More layers, thinner layers, more and smaller sensitive elements in them, faster detectors, more bandwidth to get the data out of the detector, larger detectors, ...
Unfortunately all those things tend to increase the price (and development effort), and funding is limited.

19. Feb 26, 2017

### rageoveralostpenny

What does compactification actually do? I googled it but Wikipedia is very bad at explaining things simply. I gather it's something to do with ignoring higher dimension? And what energies would this reduce the collision energy needed to study quantum gravity?

And referring to the last part of your answer, why does it sometimes not matter if you can't conclusively decide if you saw a particle from several events?

20. Feb 26, 2017

### Staff: Mentor

Consider a straw: From far away, it looks like a one-dimensional object. If you look closer, you see that it is actually a two-dimensional surface, but one dimension is very small (just the circumference of the straw). Extra dimensions could be like that.

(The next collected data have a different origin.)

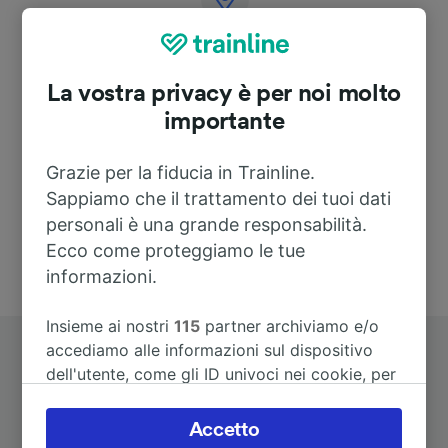
Indirizzo
La vostra privacy è per noi molto
Am Bahnhof 1
35305 Grünberg
importante
Deutschland
Grazie per la fiducia in Trainline.
Sappiamo che il trattamento dei tuoi dati
personali è una grande responsabilità.
Ecco come proteggiamo le tue
informazioni.
Insieme ai nostri
115
partner archiviamo e/o
accediamo alle informazioni sul dispositivo
dell'utente, come gli ID univoci nei cookie, per
il trattamento dei dati personali. È possibile
accettare o gestire le proprie scelte facendo
Accetto
clic di seguito, tra cui il proprio diritto di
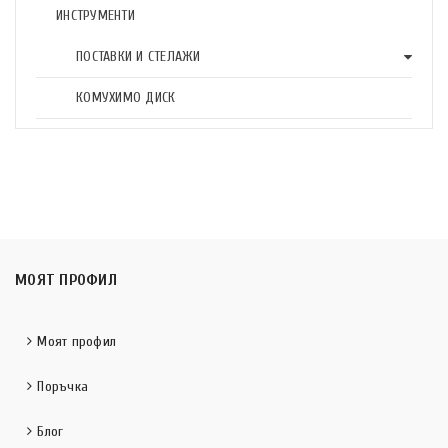
ИНСТРУМЕНТИ
ПОСТАВКИ И СТЕЛАЖИ
КОМУХИМО ДИСК
МОЯТ ПРОФИЛ
Моят профил
Поръчка
Блог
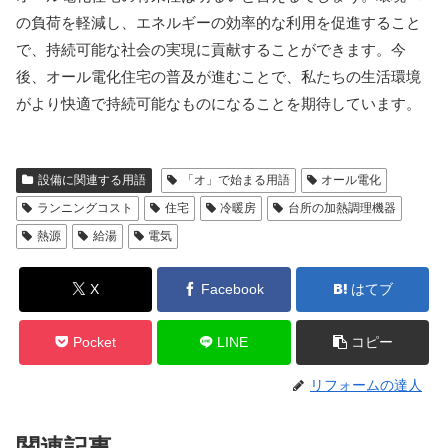
の負荷を軽減し、エネルギーの効率的な利用を促進すること
で、持続可能な社会の実現に貢献することができます。今
後、オール電化住宅の普及が進むことで、私たちの生活環境
がより快適で持続可能なものになることを期待しています。
設備に関連する用語
「オ」で始まる用語
オール電化
ランニングコスト
住宅
冷暖房
台所の加熱調理機器
熱源
給湯
電気
X
Facebook
はてブ
Pocket
LINE
コピー
リフォームの達人
関連記事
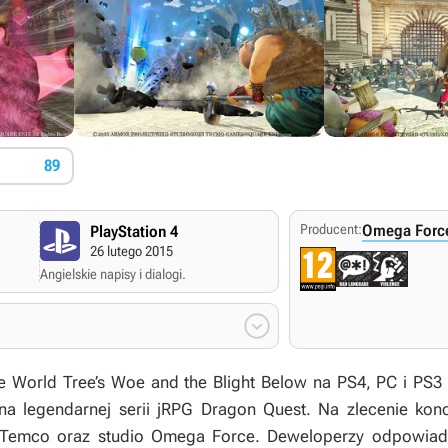
89
Producent:
Omega Forc
PlayStation 4
26 lutego 2015
Angielskie napisy i dialogi.

 World Tree’s Woe and the Blight Below
na PS4, PC i PS3 
na legendarnej serii jRPG
Dragon Quest
. Na zlecenie kon
 Temco oraz studio Omega Force. Deweloperzy odpowiada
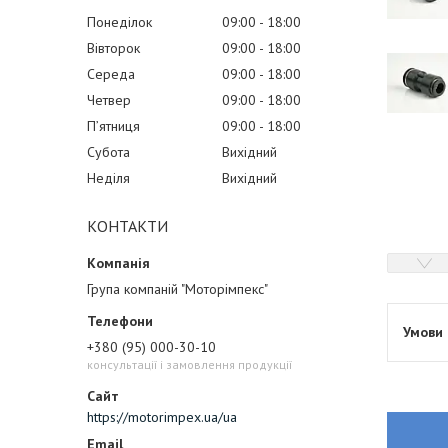
Понеділок
09:00
18:00
Вівторок
09:00
18:00
Середа
09:00
18:00
Четвер
09:00
18:00
Пʼятниця
09:00
18:00
Субота
Вихідний
Неділя
Вихідний
КОНТАКТИ
Група компаній "Моторімпекс"
+380 (95) 000-30-10
консультації і замовлення продукції
https://motorimpex.ua/ua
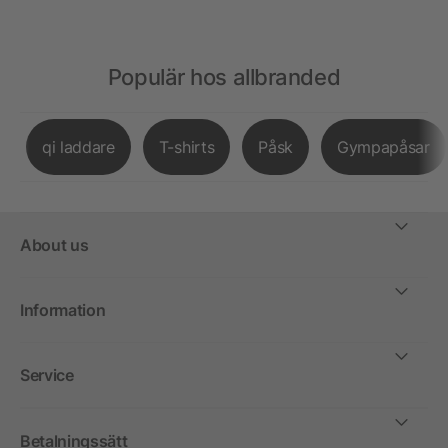
Populär hos allbranded
qi laddare
T-shirts
Påsk
Gympapåsar
About us
Information
Service
Betalningssätt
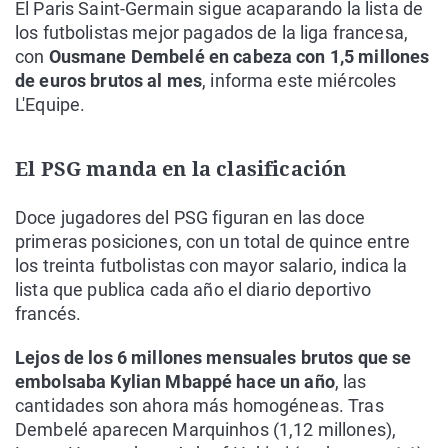
El Paris Saint-Germain sigue acaparando la lista de
los futbolistas mejor pagados de la liga francesa,
con
Ousmane Dembelé en cabeza con 1,5 millones
de euros brutos al mes
, informa este miércoles
L'Equipe.
El PSG manda en la clasificación
Doce jugadores del PSG figuran en las doce
primeras posiciones, con un total de quince entre
los treinta futbolistas con mayor salario, indica la
lista que publica cada año el diario deportivo
francés.
Lejos de los 6 millones mensuales brutos que se
embolsaba Kylian Mbappé hace un año
, las
cantidades son ahora más homogéneas. Tras
Dembelé aparecen Marquinhos (1,12 millones),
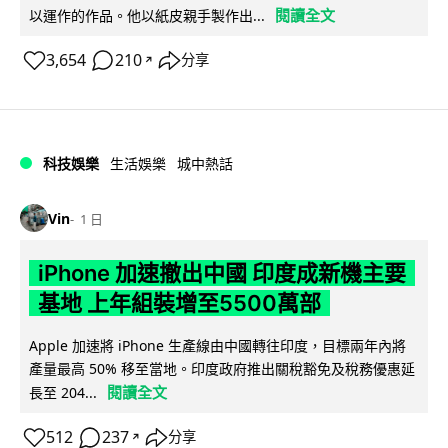
閱讀全文
以運作的作品。他以紙皮親手製作出...
3,654
210
分享
↗
科技娛樂
生活娛樂
城中熱話
Vin
1 日
iPhone 加速撤出中國 印度成新機主要
基地 上年組裝增至5500萬部
Apple 加速將 iPhone 生產線由中國轉往印度，目標兩年內將
產量最高 50% 移至當地。印度政府推出關稅豁免及稅務優惠延
閱讀全文
長至 204...
512
237
分享
↗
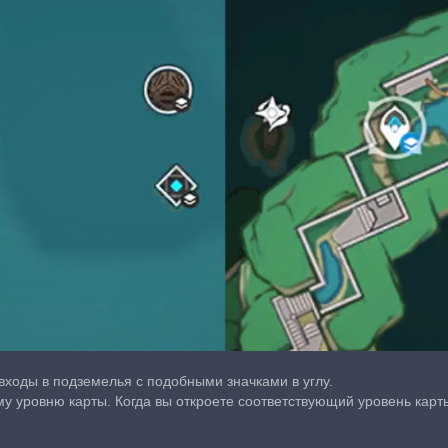
 входы в подземелья с подобными значками в углу.
ому уровню карты. Когда вы откроете соответствующий уровень карт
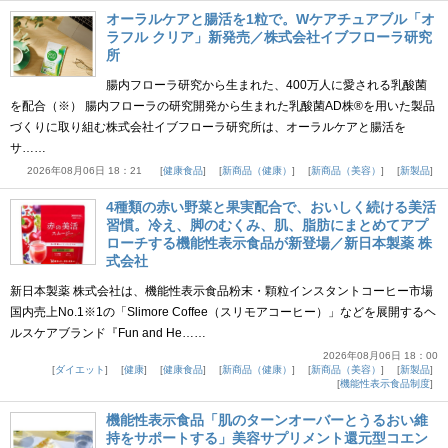
オーラルケアと腸活を1粒で。Wケアチュアブル「オ
ラフル クリア」新発売／株式会社イブフローラ研究
所
腸内フローラ研究から生まれた、400万人に愛される乳酸菌
を配合（※） 腸内フローラの研究開発から生まれた乳酸菌AD株®を用いた製品
づくりに取り組む株式会社イブフローラ研究所は、オーラルケアと腸活を
サ……
2026年08月06日 18：21
健康食品
新商品（健康）
新商品（美容）
新製品
4種類の赤い野菜と果実配合で、おいしく続ける美活
習慣。冷え、脚のむくみ、肌、脂肪にまとめてアプ
ローチする機能性表示食品が新登場／新日本製薬 株
式会社
新日本製薬 株式会社は、機能性表示食品粉末・顆粒インスタントコーヒー市場
国内売上No.1※1の「Slimore Coffee（スリモアコーヒー）」などを展開するヘ
ルスケアブランド『Fun and He……
2026年08月06日 18：00
ダイエット
健康
健康食品
新商品（健康）
新商品（美容）
新製品
機能性表示食品制度
機能性表示食品「肌のターンオーバーとうるおい維
持をサポートする」美容サプリメント還元型コエン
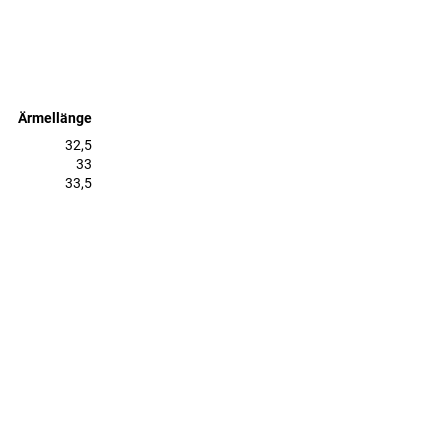
Ärmellänge
32,5
33
33,5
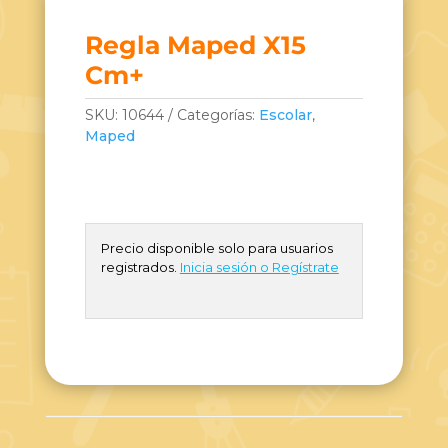
Regla Maped X15
Cm+
SKU:
10644
Categorías:
Escolar
,
Maped
Precio disponible solo para usuarios
registrados.
Inicia sesión o Regístrate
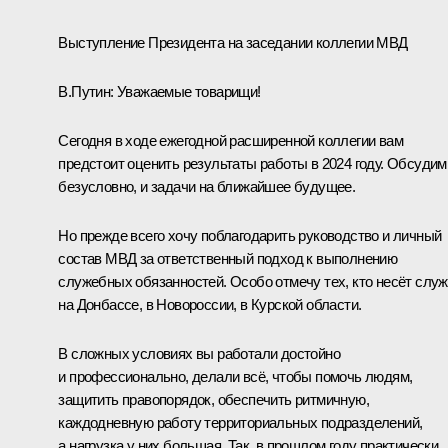
Выступление Президента на заседании коллегии МВД
В.Путин:
Уважаемые товарищи!
Сегодня в ходе ежегодной расширенной коллегии вам
предстоит оценить результаты работы в 2024 году. Обсудим
безусловно, и задачи на ближайшее будущее.
Но прежде всего хочу поблагодарить руководство и личный
состав МВД за ответственный подход к выполнению
служебных обязанностей. Особо отмечу тех, кто несёт слу
на Донбассе, в Новороссии, в Курской области.
В сложных условиях вы работали достойно
и профессионально, делали всё, чтобы помочь людям,
защитить правопорядок, обеспечить ритмичную,
каждодневную работу территориальных подразделений,
а нагрузка у них большая. Так, в прошлом году практически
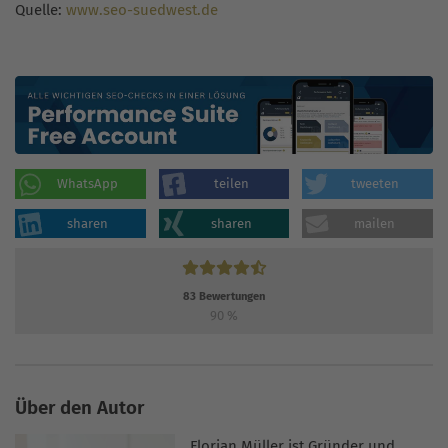
Quelle:
www.seo-suedwest.de
WhatsApp
teilen
tweeten
sharen
sharen
mailen
83
Bewertungen
90
%
Über den Autor
Florian Müller ist Gründer und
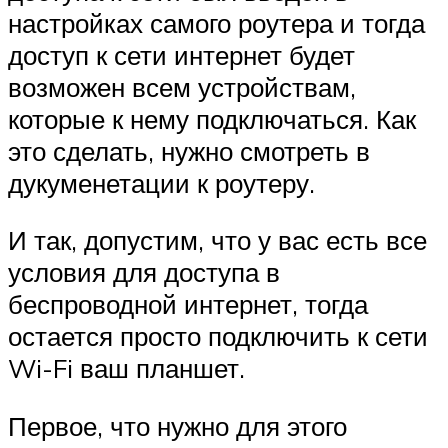
настройках самого роутера и тогда
доступ к сети интернет будет
возможен всем устройствам,
которые к нему подключаться. Как
это сделать, нужно смотреть в
дукуменетации к роутеру.
И так, допустим, что у вас есть все
условия для доступа в
беспроводной интернет, тогда
остается просто подключить к сети
Wi-Fi ваш планшет.
Первое, что нужно для этого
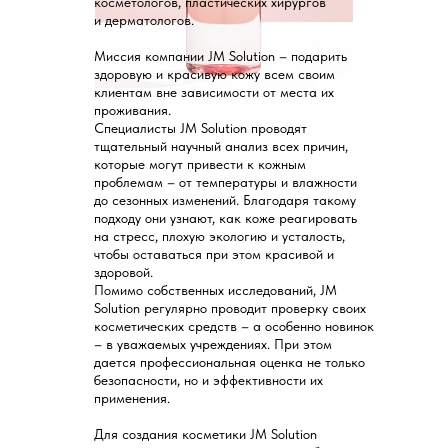
косметологов, пластических хирургов
и дерматологов.
Миссия компании JM Solution – подарить
здоровую и красивую кожу всем своим
клиентам вне зависимости от места их
проживания.
Специалисты JM Solution проводят
тщательный научный анализ всех причин,
которые могут привести к кожным
проблемам – от температуры и влажности
до сезонных изменений. Благодаря такому
подходу они узнают, как коже реагировать
на стресс, плохую экологию и усталость,
чтобы оставаться при этом красивой и
здоровой.
Помимо собственных исследований, JM
Solution регулярно проводит проверку своих
косметических средств – а особенно новинок
– в уважаемых учреждениях. При этом
дается профессиональная оценка не только
безопасности, но и эффективности их
применения.
Для создания косметики JM Solution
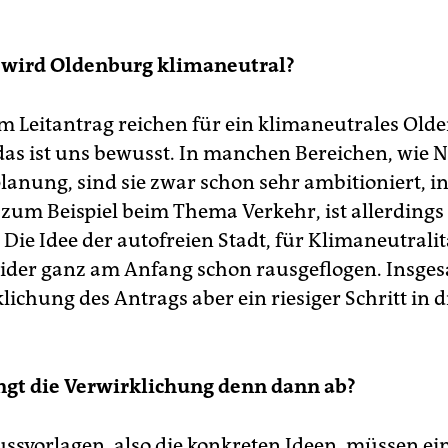
 wird Oldenburg klimaneutral?­
im Leitantrag reichen für ein klimaneutrales Old
 das ist uns bewusst. In manchen Bereichen, wie 
lanung, sind sie zwar schon sehr ambitioniert, i
 zum Beispiel beim Thema Verkehr, ist allerdings­
Die Idee der autofreien­ Stadt, für Klimaneutralit
leider ganz am Anfang schon rausgeflogen. Insge
lichung des Antrags aber ein riesiger­ Schritt in d
gt die Verwirklichung denn dann ab?
ussvorlagen, also die konkreten Ideen, müssen ei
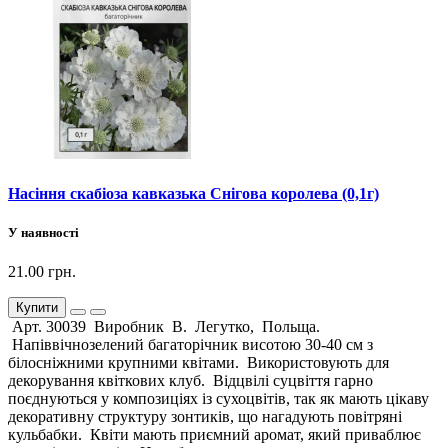
Насіння скабіоза кавказька Снігова королева (0,1г)
У наявності
21.00 грн.
Купити
Арт. 30039 Виробник В. Легутко, Польща.
Напіввічнозелений багаторічник висотою 30-40 см з
білосніжними крупними квітами. Використовують для
декорування квіткових клуб. Відцвілі суцвіття гарно
поєднуються у композиціях із сухоцвітів, так як мають цікаву
декоративну структуру зонтиків, що нагадують повітряні
кульбабки. Квіти мають приємний аромат, який приваблює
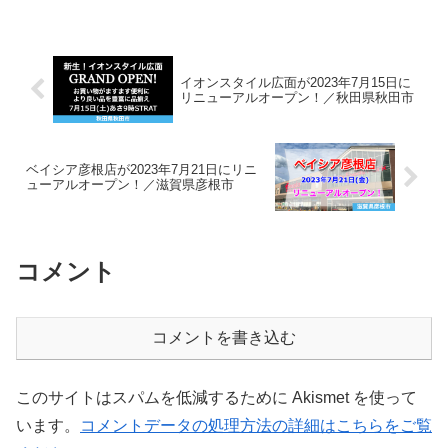
に「西新所区７丁目店」の2店舗が同時オ
ープンしました。今回の2店舗のオープン
により店舗数...
イオンスタイル広面が2023年7月15日に
リニューアルオープン！／秋田県秋田市
ベイシア彦根店が2023年7月21日にリニ
ューアルオープン！／滋賀県彦根市
コメント
コメントを書き込む
このサイトはスパムを低減するために Akismet を使って
います。
コメントデータの処理方法の詳細はこちらをご覧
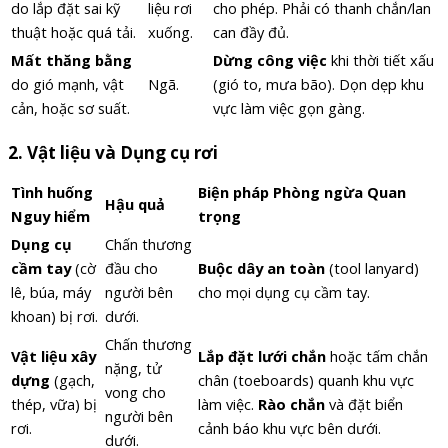
do lắp đặt sai kỹ
liệu rơi
cho phép. Phải có thanh chắn/lan
thuật hoặc quá tải.
xuống.
can đầy đủ.
Mất thăng bằng
Dừng công việc
khi thời tiết xấu
do gió mạnh, vật
Ngã.
(gió to, mưa bão). Dọn dẹp khu
cản, hoặc sơ suất.
vực làm việc gọn gàng.
2.
Vật liệu và Dụng cụ rơi
Tình huống
Biện pháp Phòng ngừa Quan
Hậu quả
Nguy hiểm
trọng
Dụng cụ
Chấn thương
cầm tay
(cờ
đầu cho
Buộc dây an toàn
(tool lanyard)
lê, búa, máy
người bên
cho mọi dụng cụ cầm tay.
khoan) bị rơi.
dưới.
Chấn thương
Vật liệu xây
Lắp đặt lưới chắn
hoặc tấm chắn
nặng, tử
dựng
(gạch,
chân (toeboards) quanh khu vực
vong cho
thép, vữa) bị
làm việc.
Rào chắn
và đặt biển
người bên
rơi.
cảnh báo khu vực bên dưới.
dưới.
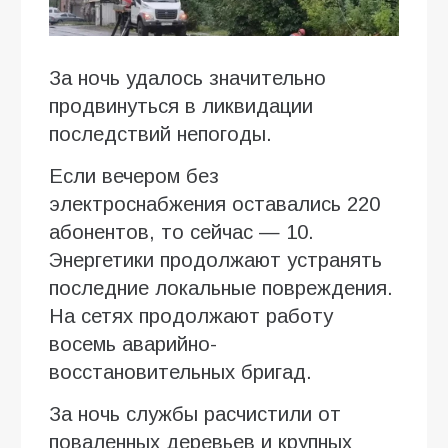
За ночь удалось значительно
продвинуться в ликвидации
последствий непогоды.
Если вечером без
электроснабжения оставались 220
абонентов, то сейчас — 10.
Энергетики продолжают устранять
последние локальные повреждения.
На сетях продолжают работу
восемь аварийно-
восстановительных бригад.
За ночь службы расчистили от
поваленных деревьев и крупных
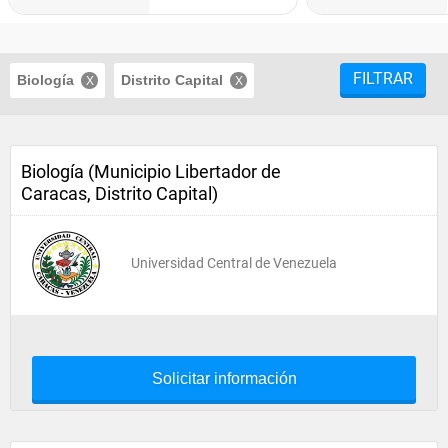
FILTRAR
Biología
Distrito Capital
Biología (Municipio Libertador de
Caracas, Distrito Capital)
Universidad Central de Venezuela
Solicitar información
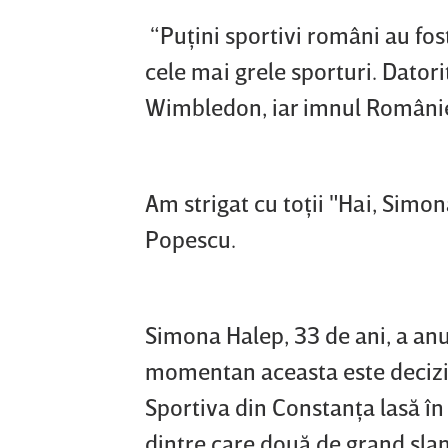
“Puţini sportivi români au fost
cele mai grele sporturi. Datori
Wimbledon, iar imnul României
Am strigat cu toţii "Hai, Simo
Popescu.
Simona Halep, 33 de ani, a anun
momentan aceasta este decizia e
Sportiva din Constanţa lasă î
dintre care două de grand slam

With 3 dimensions (without extra dimensions), the gravitational force scales with 1/r2. Reduce the distance by a factor 10 and the force increases by a factor 100. That is what we observe for stars, planets and in the lab. But that is only the "large" view. The smallest gravity experiments work at distances of about 100 micrometers. What happens if there are extra dimensions that are just 1 micrometer large (the "circumference of the straw")? It would mean that at small scales (<< 1 micrometer), we don't have three dimensions. We might have 4, 5, or even more space dimensions. With 4 dimensions, gravity scales with 1/r3: Reduce the distance by a factor 10 and the force increases by a factor 1000. With 8 dimensions, gravity scales with 1/r7: Reduce the distance by a factor 10 and the force increases by a factor 10,000,000. As you can see, with extra dimensions gravity at small scales can become much stronger than without. It might become strong enough to study it at colliders.
You can never identify everything correctly. The necessary quality depends on the analysis and the precision you want to reach.